Marshall is perfectly wonderful in the role of Shoshana. Her measured grace and deeply nuanced performance is marked by a kind of underplaying. No large gestures. No big movements. It’s a lovely turn that ties wonderfully to the rest of the ensemble.

Bruneau gives great shape to the role of Shira, a role that could easily dissolve into a one-dimensional, liberated woman caricature. Bruneau invests her talents wisely, bringing a simple spontaneity to the stage. It’s as though the character’s life is truly unfolding before our eyes.

Mention must also be made of the performances delivered by Schraf, as a truly great bitch, and Beckman Ross, as a truly great bitch whom you’d want to go out drinking with. In the end, it’s the chemistry and connectedness of the entire ensemble of strong female actors that succeeds in making Mikveh something quite wonderful. Familiar, and wonderful.

Potluck. A word that has the ability to unnerve even the most unflappable of partygoers. In theory it’s intended to be a kind of stone soup approach to entertaining. Everyone brings something to the table – world-weary foodie and drive-thru fan alike – and soon an unbelievable feast will appear. As if by magic.

The Ramayana
The Ramayana

The reality is that the potluck very rarely works. The person who said he would bring chicken forgets and brings brownies. The person who said she would bring dessert shows up empty-handed because she got held up at work. The only item approaching green is the plastic bag of salad someone snuck onto the table when no one was looking.

The stone soup becomes, instead, Charlie Brown’s trick-or-treat bag of rocks.

For playwright Peter Oswald’s interpretation of the Ramayana, Constellation Theatre Company tried to assemble their own eclectic feast but, instead, ended up with a rocky mix of curious pairings and odd juxtapositions. It’s as though they feared the audience’s reaction, convinced that a wholly dramatic rendering would bore them or that embracing an offbeat comedic approach would put them off. So they decided, unfortunately, to try to have their cake and eat it too.

The Ramayana is an epic journey, the story of the exiled Prince Rama (Andreu Honeycutt) and his quest to rescue his wife Sita ( Heather Haney) from the clutches of Ravana, the Demon King (Jim Jorgensen). Rama is aided in his mission by his brother Lakshman (Danny Gavigan) and a Noah’s Ark of bears and monkeys.

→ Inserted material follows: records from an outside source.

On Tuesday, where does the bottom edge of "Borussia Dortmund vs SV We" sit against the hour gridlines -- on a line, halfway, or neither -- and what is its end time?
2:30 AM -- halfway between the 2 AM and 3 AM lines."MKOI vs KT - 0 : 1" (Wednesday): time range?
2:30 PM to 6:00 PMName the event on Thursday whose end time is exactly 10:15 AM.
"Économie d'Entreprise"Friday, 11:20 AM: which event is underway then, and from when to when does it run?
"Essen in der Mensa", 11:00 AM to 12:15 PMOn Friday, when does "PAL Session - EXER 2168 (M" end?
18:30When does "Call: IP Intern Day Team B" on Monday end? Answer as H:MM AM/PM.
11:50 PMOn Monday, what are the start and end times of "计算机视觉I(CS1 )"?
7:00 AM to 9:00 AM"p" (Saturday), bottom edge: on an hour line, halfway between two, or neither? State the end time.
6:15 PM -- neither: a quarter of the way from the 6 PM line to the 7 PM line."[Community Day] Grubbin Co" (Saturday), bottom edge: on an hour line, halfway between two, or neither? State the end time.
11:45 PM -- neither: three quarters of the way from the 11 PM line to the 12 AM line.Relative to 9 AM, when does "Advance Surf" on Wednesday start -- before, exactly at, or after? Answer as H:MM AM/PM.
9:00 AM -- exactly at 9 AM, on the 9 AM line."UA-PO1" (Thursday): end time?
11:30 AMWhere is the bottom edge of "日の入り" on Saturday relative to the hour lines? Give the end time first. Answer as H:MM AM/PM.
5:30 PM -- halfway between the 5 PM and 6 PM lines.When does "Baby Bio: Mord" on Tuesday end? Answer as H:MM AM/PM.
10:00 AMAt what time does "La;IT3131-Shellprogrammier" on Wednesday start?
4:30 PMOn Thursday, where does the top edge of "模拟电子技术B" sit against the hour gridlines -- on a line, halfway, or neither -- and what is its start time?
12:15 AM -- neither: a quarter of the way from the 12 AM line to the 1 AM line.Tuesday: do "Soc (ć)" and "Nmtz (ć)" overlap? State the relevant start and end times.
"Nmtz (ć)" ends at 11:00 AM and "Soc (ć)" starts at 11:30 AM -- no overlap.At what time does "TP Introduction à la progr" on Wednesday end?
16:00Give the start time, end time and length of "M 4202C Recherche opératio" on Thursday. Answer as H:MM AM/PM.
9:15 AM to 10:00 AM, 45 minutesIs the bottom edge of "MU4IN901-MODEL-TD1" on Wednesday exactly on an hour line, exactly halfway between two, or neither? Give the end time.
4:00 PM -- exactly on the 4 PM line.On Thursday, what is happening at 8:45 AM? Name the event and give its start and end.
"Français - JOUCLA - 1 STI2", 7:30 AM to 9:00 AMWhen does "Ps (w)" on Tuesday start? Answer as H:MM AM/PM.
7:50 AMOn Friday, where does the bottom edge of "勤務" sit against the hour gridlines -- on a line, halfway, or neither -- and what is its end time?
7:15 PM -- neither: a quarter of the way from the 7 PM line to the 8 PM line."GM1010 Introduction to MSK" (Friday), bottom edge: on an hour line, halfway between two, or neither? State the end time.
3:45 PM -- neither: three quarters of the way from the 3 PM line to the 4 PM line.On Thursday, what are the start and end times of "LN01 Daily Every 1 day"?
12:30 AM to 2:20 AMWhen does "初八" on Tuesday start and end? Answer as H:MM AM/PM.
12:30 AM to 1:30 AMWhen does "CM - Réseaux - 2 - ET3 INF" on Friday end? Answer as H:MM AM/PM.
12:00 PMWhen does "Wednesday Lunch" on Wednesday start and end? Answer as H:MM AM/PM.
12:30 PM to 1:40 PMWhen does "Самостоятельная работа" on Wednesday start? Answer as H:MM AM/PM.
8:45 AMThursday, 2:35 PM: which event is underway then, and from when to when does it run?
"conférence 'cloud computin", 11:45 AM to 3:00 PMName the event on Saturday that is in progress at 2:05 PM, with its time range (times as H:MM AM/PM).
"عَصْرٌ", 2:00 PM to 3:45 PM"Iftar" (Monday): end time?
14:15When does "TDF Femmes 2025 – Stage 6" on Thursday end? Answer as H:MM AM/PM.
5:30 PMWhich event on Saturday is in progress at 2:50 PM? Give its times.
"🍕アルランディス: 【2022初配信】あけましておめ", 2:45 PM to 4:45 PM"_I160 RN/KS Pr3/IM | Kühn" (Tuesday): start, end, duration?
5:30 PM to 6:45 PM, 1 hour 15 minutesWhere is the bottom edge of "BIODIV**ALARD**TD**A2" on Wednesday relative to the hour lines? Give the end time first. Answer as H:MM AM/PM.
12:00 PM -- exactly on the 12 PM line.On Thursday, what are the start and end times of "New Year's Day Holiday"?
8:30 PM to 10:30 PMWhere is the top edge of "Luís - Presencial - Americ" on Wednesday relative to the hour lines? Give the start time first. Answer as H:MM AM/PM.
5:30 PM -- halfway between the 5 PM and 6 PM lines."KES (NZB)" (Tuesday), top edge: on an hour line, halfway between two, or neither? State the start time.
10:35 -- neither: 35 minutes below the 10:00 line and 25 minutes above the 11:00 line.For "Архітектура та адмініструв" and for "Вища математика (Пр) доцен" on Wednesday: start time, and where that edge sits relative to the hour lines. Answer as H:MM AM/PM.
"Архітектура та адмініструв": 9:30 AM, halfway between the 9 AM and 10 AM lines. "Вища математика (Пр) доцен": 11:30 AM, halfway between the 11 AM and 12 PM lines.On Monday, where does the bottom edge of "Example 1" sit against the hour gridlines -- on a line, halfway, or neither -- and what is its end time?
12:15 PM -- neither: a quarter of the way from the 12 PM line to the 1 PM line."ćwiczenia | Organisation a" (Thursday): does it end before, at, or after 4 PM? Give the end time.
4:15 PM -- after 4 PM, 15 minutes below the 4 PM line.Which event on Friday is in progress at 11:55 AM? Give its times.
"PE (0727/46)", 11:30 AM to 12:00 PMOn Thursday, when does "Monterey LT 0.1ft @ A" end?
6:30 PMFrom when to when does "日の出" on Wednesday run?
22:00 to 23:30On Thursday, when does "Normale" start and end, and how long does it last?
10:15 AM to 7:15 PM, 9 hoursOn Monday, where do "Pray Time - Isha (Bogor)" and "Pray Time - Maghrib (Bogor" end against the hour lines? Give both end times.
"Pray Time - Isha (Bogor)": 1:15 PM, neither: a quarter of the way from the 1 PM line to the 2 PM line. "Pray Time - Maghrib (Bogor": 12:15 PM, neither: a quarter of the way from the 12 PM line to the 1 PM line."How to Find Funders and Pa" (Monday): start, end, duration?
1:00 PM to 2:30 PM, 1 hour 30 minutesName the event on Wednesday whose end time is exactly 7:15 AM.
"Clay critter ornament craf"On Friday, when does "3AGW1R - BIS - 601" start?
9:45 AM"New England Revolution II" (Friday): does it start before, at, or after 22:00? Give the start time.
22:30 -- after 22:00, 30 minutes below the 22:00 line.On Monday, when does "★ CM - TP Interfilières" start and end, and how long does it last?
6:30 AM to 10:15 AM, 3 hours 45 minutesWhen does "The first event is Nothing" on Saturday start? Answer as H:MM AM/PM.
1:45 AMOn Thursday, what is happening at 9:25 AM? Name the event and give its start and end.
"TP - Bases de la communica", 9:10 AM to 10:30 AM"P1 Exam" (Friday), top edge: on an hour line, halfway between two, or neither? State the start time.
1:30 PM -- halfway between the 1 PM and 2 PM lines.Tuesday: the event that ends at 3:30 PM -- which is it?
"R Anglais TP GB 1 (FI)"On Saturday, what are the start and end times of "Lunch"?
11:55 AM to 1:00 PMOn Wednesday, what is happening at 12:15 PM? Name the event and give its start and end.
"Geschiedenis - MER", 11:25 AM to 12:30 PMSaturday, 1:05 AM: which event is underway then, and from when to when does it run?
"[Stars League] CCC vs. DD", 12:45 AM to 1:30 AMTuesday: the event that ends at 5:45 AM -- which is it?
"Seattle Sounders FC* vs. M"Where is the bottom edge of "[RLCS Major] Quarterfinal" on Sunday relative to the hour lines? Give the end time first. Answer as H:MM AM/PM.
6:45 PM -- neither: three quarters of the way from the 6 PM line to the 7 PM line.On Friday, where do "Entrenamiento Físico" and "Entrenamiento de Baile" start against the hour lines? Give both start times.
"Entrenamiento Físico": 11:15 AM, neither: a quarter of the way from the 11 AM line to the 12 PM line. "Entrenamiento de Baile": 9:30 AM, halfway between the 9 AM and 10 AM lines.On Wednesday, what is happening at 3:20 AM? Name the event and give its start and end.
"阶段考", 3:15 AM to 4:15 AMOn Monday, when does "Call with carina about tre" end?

Leading the cast, Honeycutt and Haney are visually flawless. Beautifully outfitted by costume designer Kendra Rai and strikingly composed (this is not even to mention Honeycutt’s blue skin), the two are decidedly mythic in appearance. But their soft, even delivery and elegant poses gradually begin to feel less god-like and more disconnected. It’s an effect that is heightened as the play’s demons and animal characters press quickly into full camp. (With Jorgensen it seems only a matter of time before his evil demon king will begin twirling the ends of some spidery bad guy mustache while tying Sita to the railroad tracks.)

MIKVEH
starstarstarstar
To June 5
Theater J
$30-$55
800-494-8497
theaterj.org

THE RAMAYANA

starstar
To June 6
Constellation Theatre
$15-$25
800-494-8497
constellationtheatre.org

Joe Brack, who plays the monkey god Hanuman, is notable in that he seems to be making an earnest attempt to bridge the two worlds this Ramayana is straddling. It’s an effort in which he largely succeeds. There is a genuine character at the heart of what he’s doing, a personality beneath the makeup and monkey tail.

But it’s a technique not picked up on by his cast mates. They screech. They howl. They hiss and mug as though they were performing a Grimm’s fairy tale for a visiting elementary school.

Make no mistake, it all might have worked. Constellation’s production includes some very funny moments, just as it presents some truly engaging dramatic elements and clever approaches. What’s missing, though, is the thread to tie it all together, something to unify all these various parts into a coherent whole, something to make these small plates into the feast they wanted to serve up.